Są pogromcą czołgów. Mają pewną wadę

Dostarczone Ukrainie przez USA wyrzutnie FGM-148 Javelin są bardzo skutecznym środkiem przeciwpancernym, ale jeden model rosyjskiego czołgu dzięki zrządzeniu losu okazał się na nie wyjątkowo odporny. Wyjaśniamy, w czym tkwi tajemnica maszyn z rodziny T-80.

Nagranie z kamery na rosyjskim czołgu T-80 tuż przed uderzeniem Javelina w lufę.
Nagranie z kamery na rosyjskim czołgu T-80 tuż przed uderzeniem Javelina w lufę.
Źródło zdjęć: © X (dawniej Twitter) | Andrei_bt
Przemysław Juraszek

Rosjanie komentują, że jedynym rodzajem czołgu, który zapewnia szansę na przeżycie załogi w przypadku trafienia przez pocisk z Javelina, są czołgi z rodziny T-80. W sieci pojawiają się zdjęcia maszyn, które zostały trafione w przedmuchiwacz armaty oraz w tylną część zawierającą silnik.

Oczywiście takie trafienia wyłączają czołg z akcji, ale załoga, jeśli zdoła się wycofać, może kontynuować walkę w nowej maszynie. W przypadku Rosjan jest to rzadkość, ponieważ obsługa zazwyczaj ginie w wyniku eksplozji. Warto zaznaczyć, że Ukraina otrzymała od USA głównie starsze wersje Javelinów.  W nowych produkcjach, po poprawieniu algorytmów celowniczych, problem ten mógł zostać zniwelowany.

Dalsza część artykułu pod materiałem wideo

Sekret czołgów T-80, który uodparnia je na stare Javeliny

Czołgi z rodziny T-80BW i BWM to jedyne maszyny w rosyjskiej armii wyposażone w turbinę gazową zamiast silnika diesla. Ma ona szereg zalet, z których najważniejszą jest dostępność momentu obrotowego od "zera", co jest porównywalne z działaniem samochodów elektrycznych i nie wymaga kręcenia silnika na wyższe obroty. Znacząco zwiększa to ruchliwość czołgu.

Z tego powodu pojazdy T-80 są nazywane przez Rosjan "latającymi czołgami", gdyż cechują się znacznie lepszą mobilnością niż maszyny z rodziny T-72 czy T-90. Jednak turbiny gazowe mają również wady, takie jak skomplikowana konstrukcja i serwis oraz duże zapotrzebowanie na paliwo i bardzo wysoka temperatura podczas spalania.

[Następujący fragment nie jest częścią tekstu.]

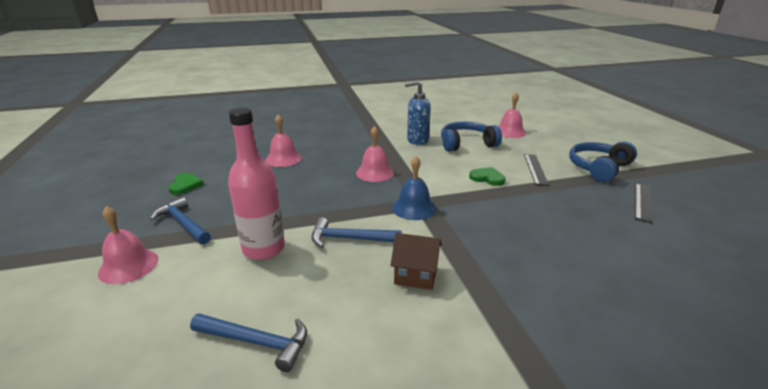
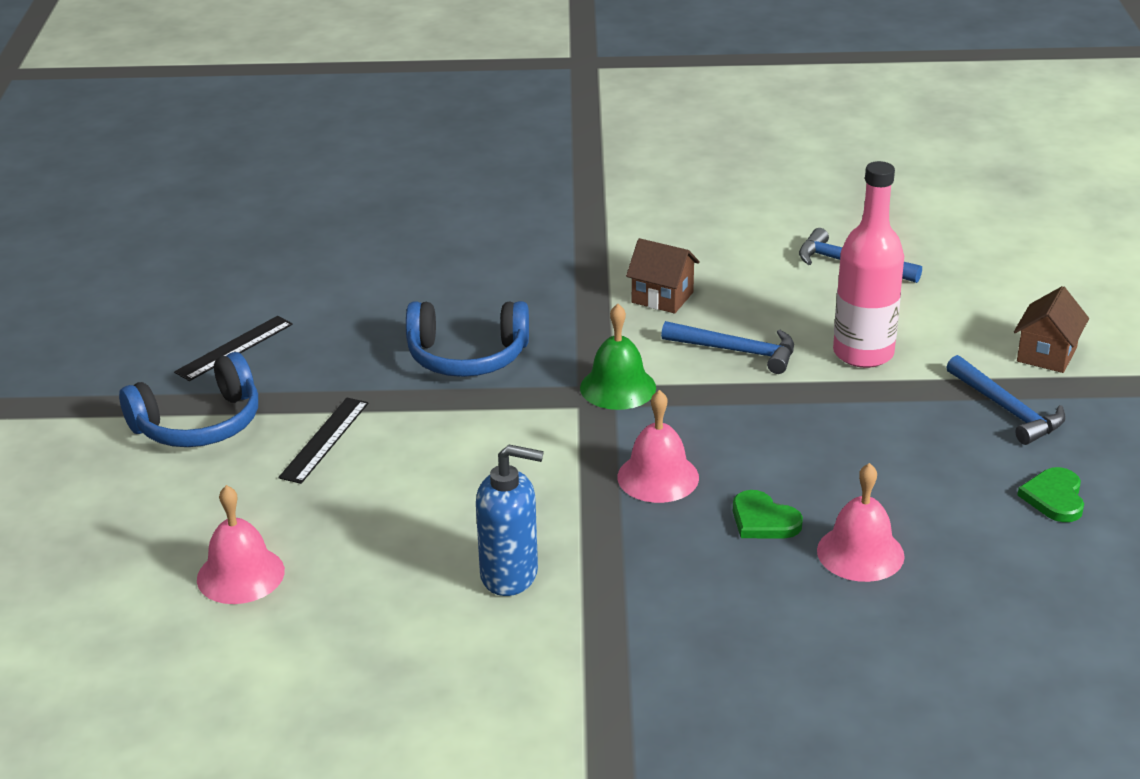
camera: 165 degrees left, 5 degrees up
pink bell [98,206,158,284] -> brown house [1014,286,1089,373]
blue bell [392,156,436,220] -> green bell [580,304,656,410]
blue headphones [441,122,502,151] -> blue headphones moved to [406,301,529,377]
green heart [469,167,506,186] -> green heart moved to [733,490,803,538]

Ta ostatnia kwesria ma kluczowe znaczenie, ponieważ układ wydechowy powoduje silne nagrzewanie pokrywy silnika, co "przyciąga" sensor podczerwieni głowicy Javelina. W efekcie pocisk uderza w tylną część czołgu, a nie we wieżę, jak ma to miejsce w innych przypadkach. Drugim elementem, który może wprowadzić w błąd termiczny obraz celu w starszych głowicach naprowadzających jest przedmuchiwacz armaty, który ze względu na swoje działanie kumuluje gorące gazy prochowe.

Ukraińskie problemy z Javelinami – dotyczy to starszych wersji

Należy podkreślić, że Ukraina otrzymała głównie wyrzutnie FGM-148 Javelin z lat 90. XX w, oraz z początku XXI w. Mówimy tu o wersjach FGM-148A/B/C/D z pierwszej serii Block 0 oraz o egzemplarzach FGM-148E z serii Block 1.

Charakteryzują się one (oprócz mniejszego zasięgu (około 2,5 km) w porównaniu do nowszych wariantów FGM-148F (4750 m) produkowanych od 2020 r.) mniej zaawansowaną głowicą naprowadzającą z sensorami podczerwieni o niższej rozdzielczości. W przypadku nowszych wersji, dzięki wyższej rozdzielczości i ulepszonemu oprogramowaniu, problem jest mniej dokuczliwy. Natomiast w najnowszej, jeszcze testowanej odmianie FGM-148G z całkowicie nowym sensorem, zostanie on całkowicie wyeliminowany.

Jest to ważna kwestia, ponieważ FGM-148 Javelin to broń typu "odpal i zapomnij". Skuteczność systemu zależy zatem od działania pokładowej głowicy naprowadzającej z sensorem, który widzi w podczerwieni typu IIR termiczny obraz celu. Gorący czołg mocno wyróżnia się na tle otoczenia, a jedynym sposobem redukcji skuteczności Javelina jest wykorzystanie wielozakresowych pokryć kamuflażowych redukujących termiczną sygnaturę pojazdu oraz zmniejszenie jego emisji cieplnych.